§ ОТРЫВОК ТЕКСТА
◇ ◇ ◇ ◇ ◇ ◇ ◇

Выбрать главу

Я в тот же день позвонила Марии Абрамовне, и она пригласила меня зайти. Шла я к ней с опаской, боялась, что за мной следят. Так мне казалось, и может быть, поэтому совершенно сейчас не помню, где она жила. Кажется, в одном из переулков между Арбатом и улицей Герцена. Помню, что дом старинный, с высокими массивными дверями и высокими потолками. Дверь отворила женщина с очень красивым лицом. Черные волосы, гладко зачесанные на прямой пробор, с тяжелым узлом сзади. Классически правильные черты лица. Высокая, немного полноватая женщина. Она рассказала, что ее муж (смутно помню, что назвала она его Гришей, а фамилии не помню) был послом или посланником нашим в Америке. Она и две маленькие дочери находились с ним. Вдруг, году, наверное, в 1937 или 38-м его отозвали в Москву и поселили в роскошной квартире-номере в «Метрополе». Так всегда бывало с работниками посольств; пока им не предоставят квартиру, они живут в номерах «Метрополя». Туда-то и пришли ночью за мужем через несколько дней после возвращения из Америки. Ее арестовали тоже, но в одно ли время с мужем или позднее — не помню. Девочек сначала куда-то увезли, в какой-то детдом, а потом отдали ее родителям. Ей каким-то образом удалось освободиться через год или два. Такое у меня сложилось впечатление. Было удивительно, как ей удалось освободиться, но тогда у меня никакие подозрения не шевельнулись.

◇ ◇ ◇ ◇ ◇ ◇ ◇

§ ЗАПИСИ
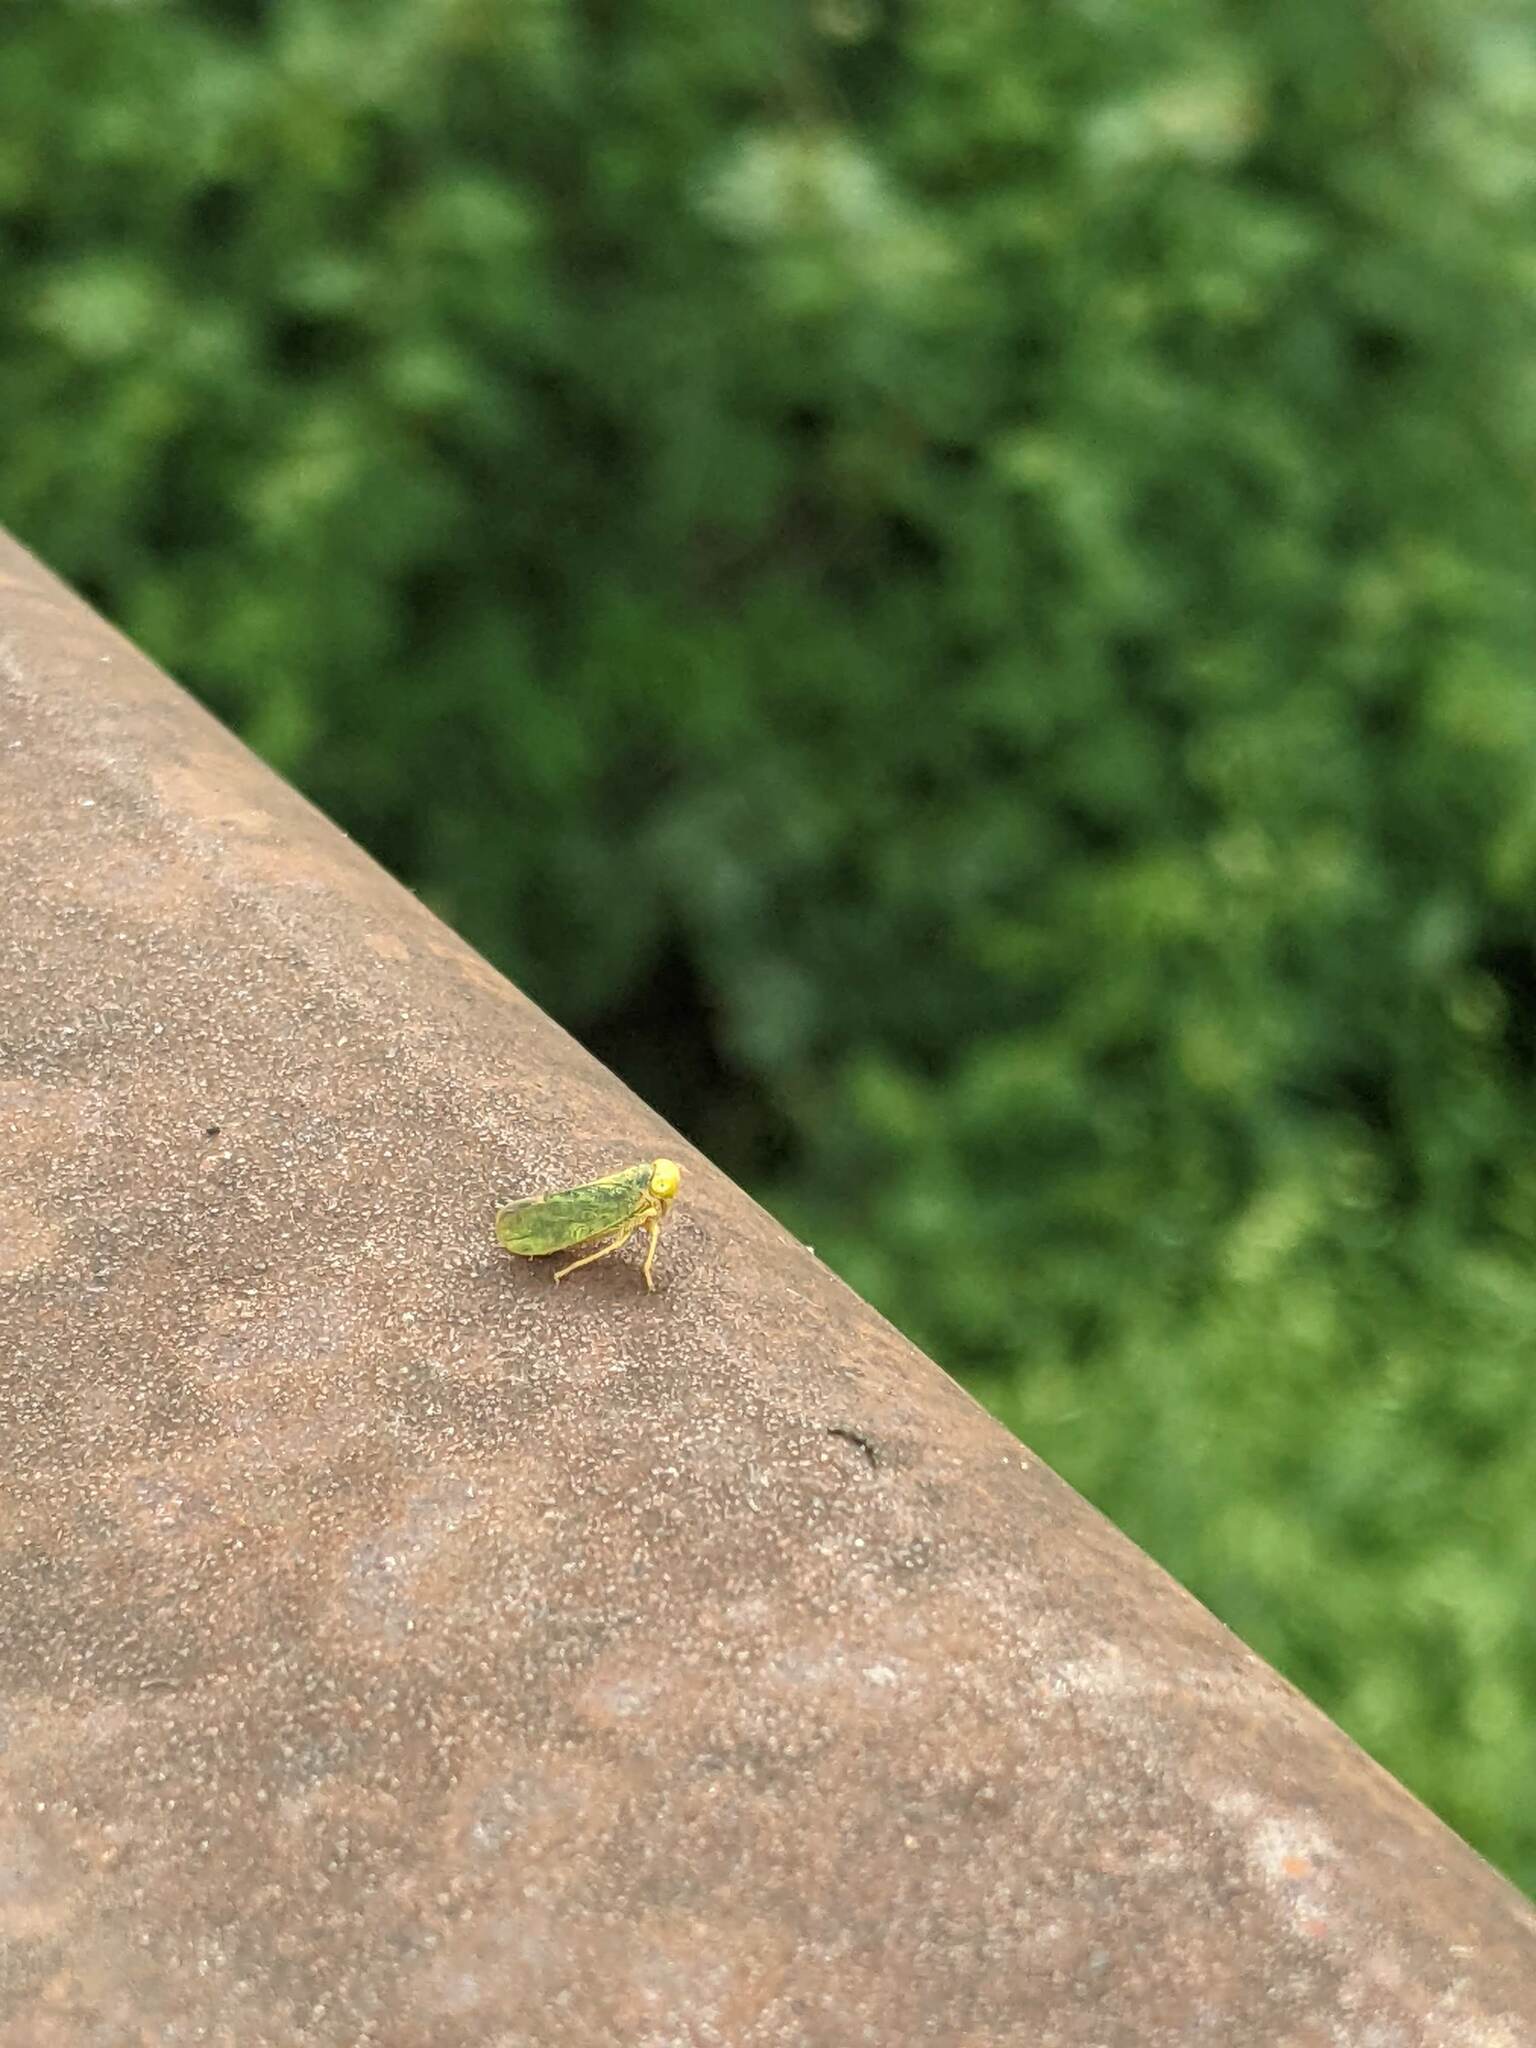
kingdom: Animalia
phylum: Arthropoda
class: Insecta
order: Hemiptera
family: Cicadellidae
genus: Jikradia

◇ ◇ ◇ ◇ ◇ ◇ ◇

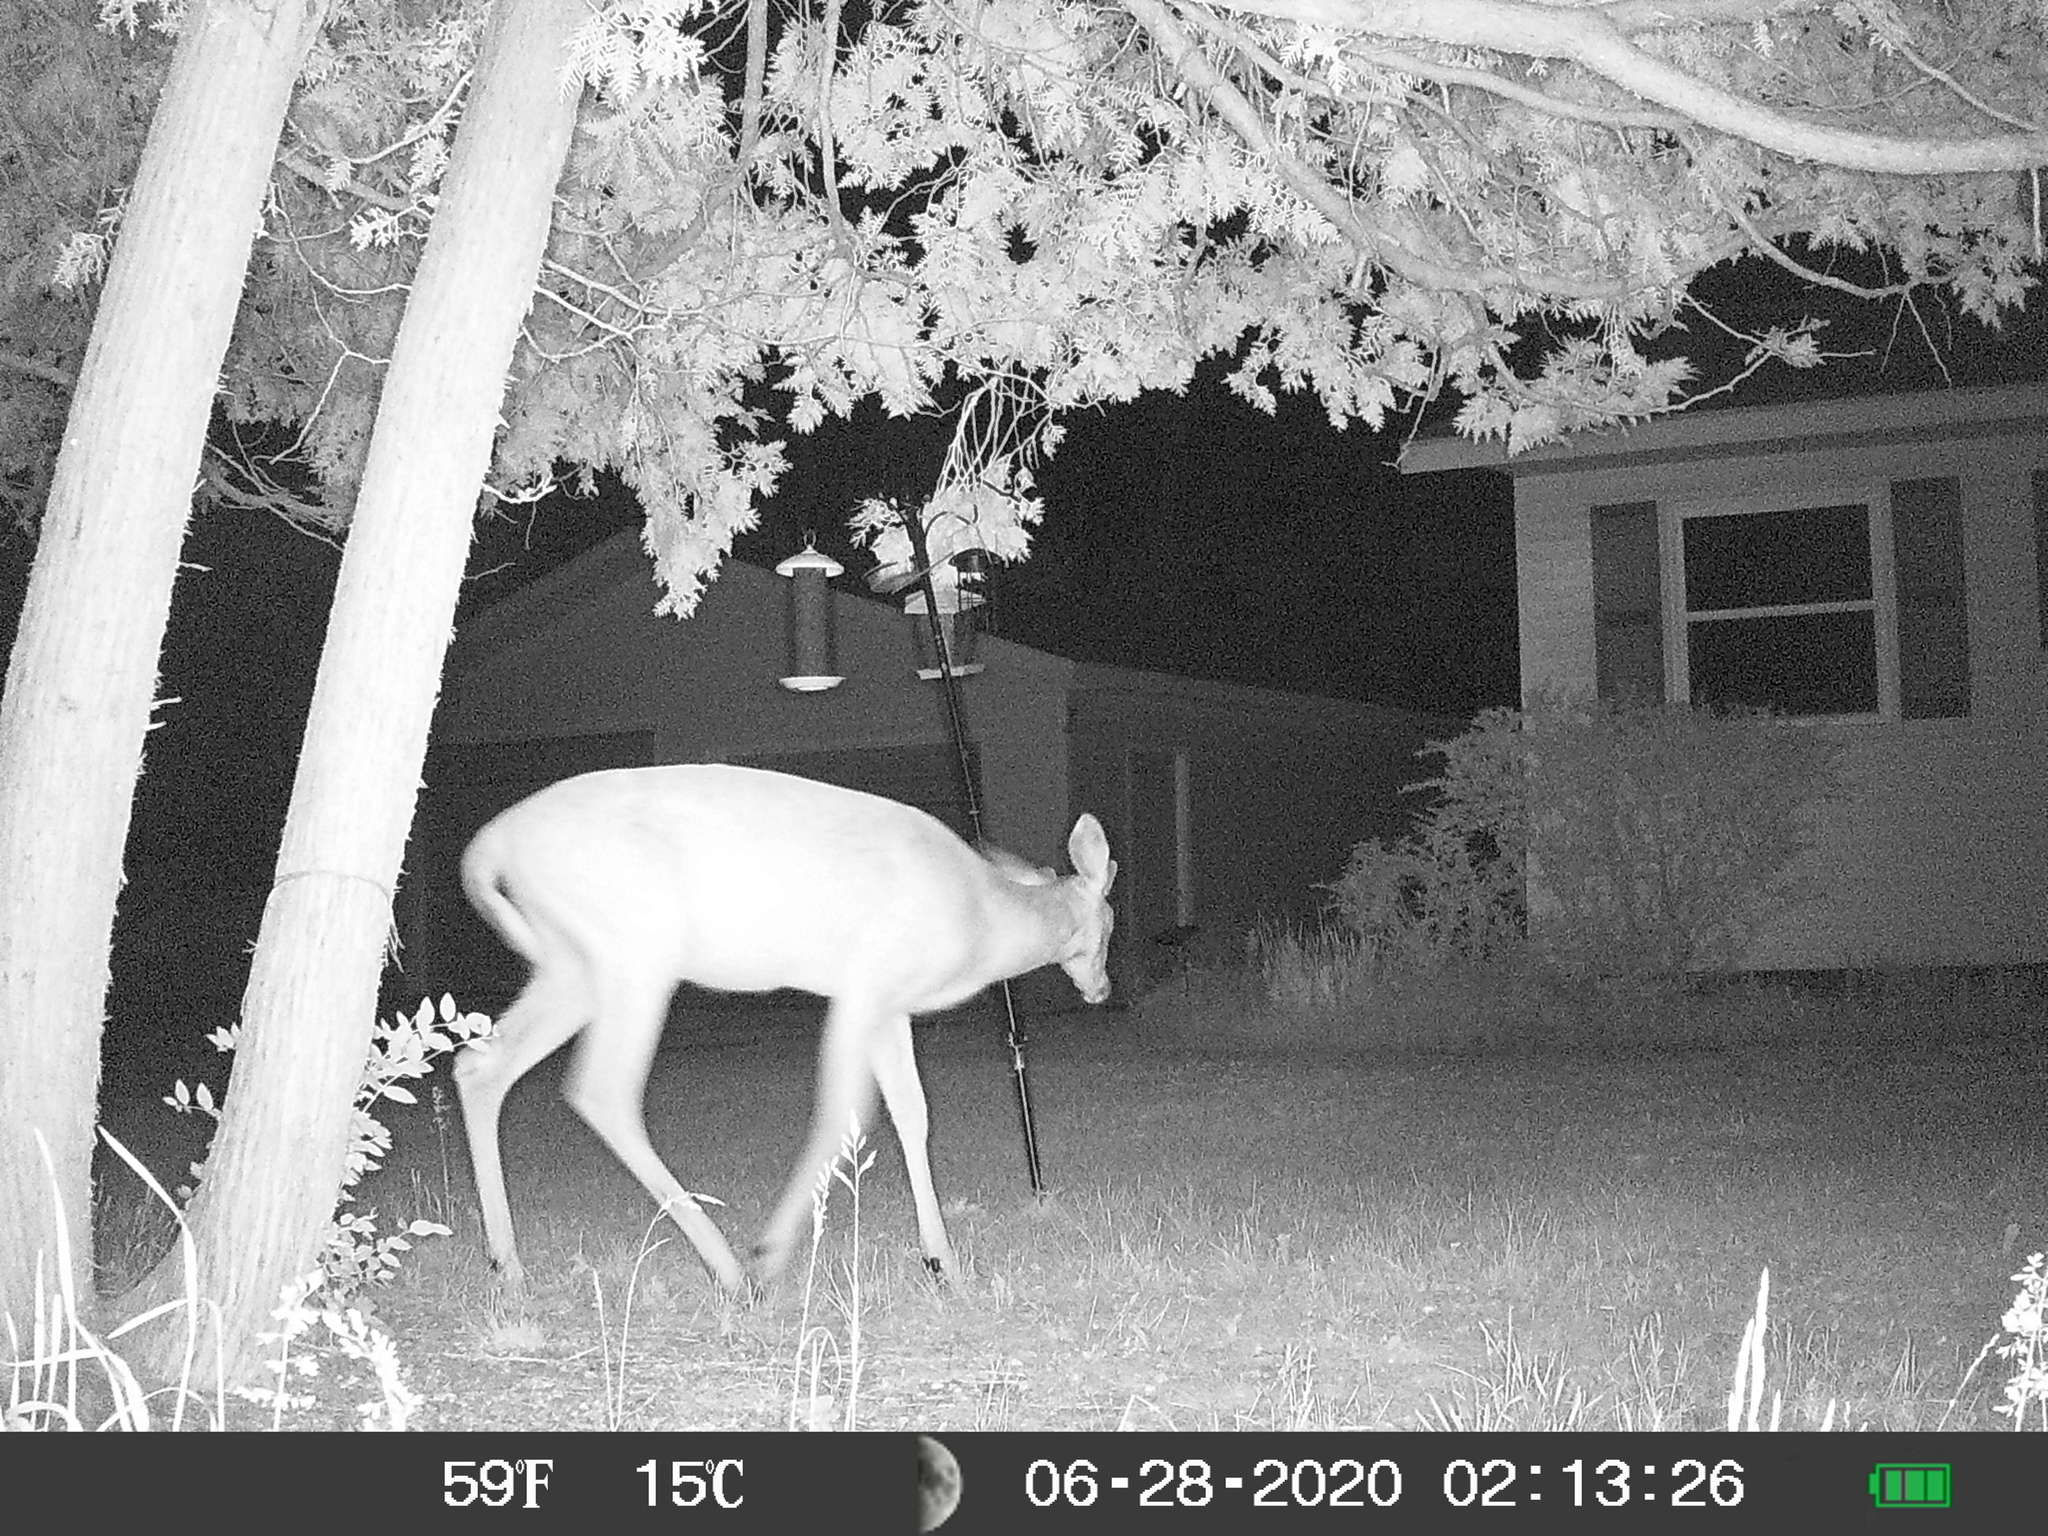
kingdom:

◇ ◇ ◇ ◇ ◇ ◇ ◇

Процитируйте полностью приведенный выше отрывок воспоминаний о Марии Абрамовне, ничего в нем не меняя.

Выбрать главу

Я в тот же день позвонила Марии Абрамовне, и она пригласила меня зайти. Шла я к ней с опаской, боялась, что за мной следят. Так мне казалось, и может быть, поэтому совершенно сейчас не помню, где она жила. Кажется, в одном из переулков между Арбатом и улицей Герцена. Помню, что дом старинный, с высокими массивными дверями и высокими потолками. Дверь отворила женщина с очень красивым лицом. Черные волосы, гладко зачесанные на прямой пробор, с тяжелым узлом сзади. Классически правильные черты лица. Высокая, немного полноватая женщина. Она рассказала, что ее муж (смутно помню, что назвала она его Гришей, а фамилии не помню) был послом или посланником нашим в Америке. Она и две маленькие дочери находились с ним. Вдруг, году, наверное, в 1937 или 38-м его отозвали в Москву и поселили в роскошной квартире-номере в «Метрополе». Так всегда бывало с работниками посольств; пока им не предоставят квартиру, они живут в номерах «Метрополя». Туда-то и пришли ночью за мужем через несколько дней после возвращения из Америки. Ее арестовали тоже, но в одно ли время с мужем или позднее — не помню. Девочек сначала куда-то увезли, в какой-то детдом, а потом отдали ее родителям. Ей каким-то образом удалось освободиться через год или два. Такое у меня сложилось впечатление. Было удивительно, как ей удалось освободиться, но тогда у меня никакие подозрения не шевельнулись.